Espadrilles are likely the most feminine yet still unisex shoe made without crossing the gender lines. That was 15 years ago and it's a nice reminder of my shoe desire journey. Today I prefer ballet flats but like you said in your previous post. Espadrilles are "chic" and acceptable for guys to wear. 
I would think that in the Basque area of Europe, where they originated, there was no gender specification. They were espadrilles, both males and females wore them and that was that.

Back to my husband's thoughts on this . . . "Are you kidding? Who cares what they're are called?" You know, I think he's right. And that is the way it should be for all clothing, who cares who they were "made for" . . .  who cares what they are called . . . ah, but in debate the "accepted definitions" and "identifiable features" tend to be the breaking points and the deciding factors.

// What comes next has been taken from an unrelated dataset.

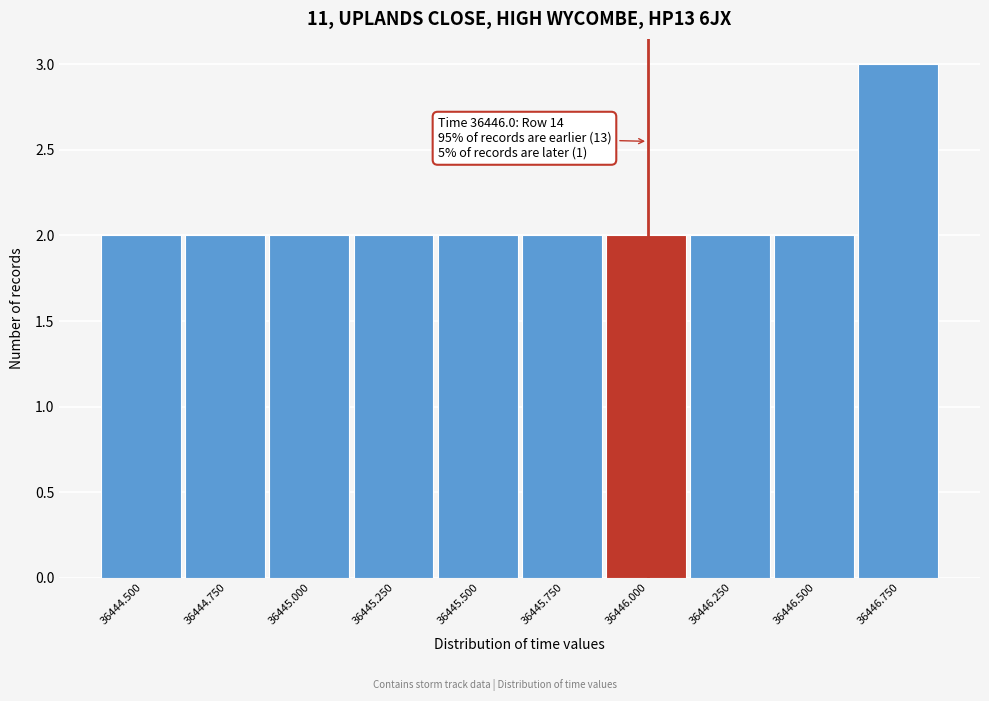

Over which range of the x-axis is the bar tallest?

36446.625 to 36446.875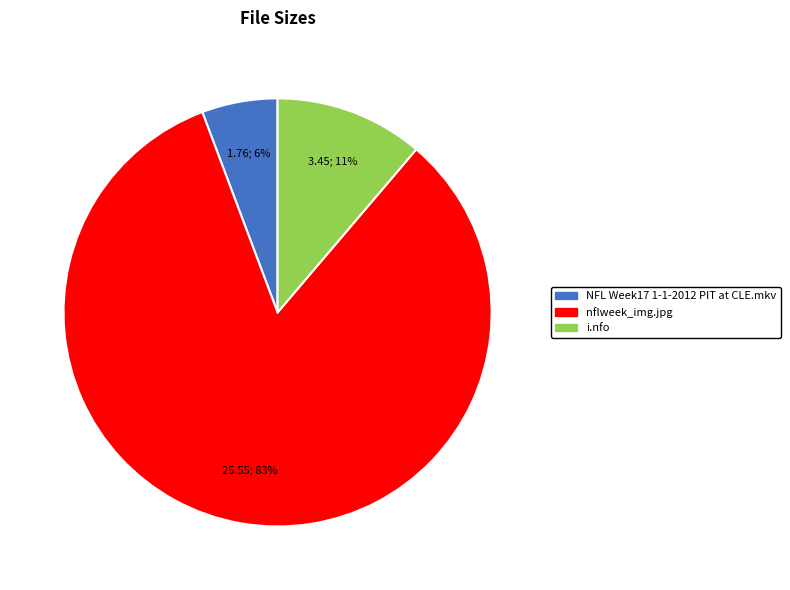

What is the ratio of the value at NFL Week17 1-1-2012 PIT at CLE.mkv to the value at i.nfo?

0.5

Thanks, Brian for participating in the debate! 


  1. Another top up of wine for you JoyD. I can't believe how quickly this post happened and how quickly it ended. And while it ended in defeat (for me) I could be happier. I learned something new about shoes. Something I thought I knew everything about. I guess I will sit back and enjoy shoes for what they really are. Things we put on our feet and things that make a fashion statement about who we are and what we feel. What really is amazing is how people perceive or what they think aboutthe shoes you are wearing say about you. There are a lot of shoes I like that the stereotype say something completely different about who I am. This comes back to what your husband said. " "Are you kidding? Who cares what they're are called?" You know, I think he's right. And that is the way it should be for all clothing, who cares who they were "made for" . . . who cares what they are called"

    He's right but seriously, you won this one. Opps better top you up again

    1. It is because of emails and comments, like yours, that I continue this blog. If I did not receive them, I would begin to fret about that which I write being only of interest to me. And like I said I love debate as long as the debaters end up toasting each other and not walking out on each other. Although my mother tried to instill in me, that there is a right way and a wrong way to do things, I never quite believed her - there's a lot of variations on how things can be done, and well there should be for the human mind is creative - no matter what we end up calling the final product. Cheers!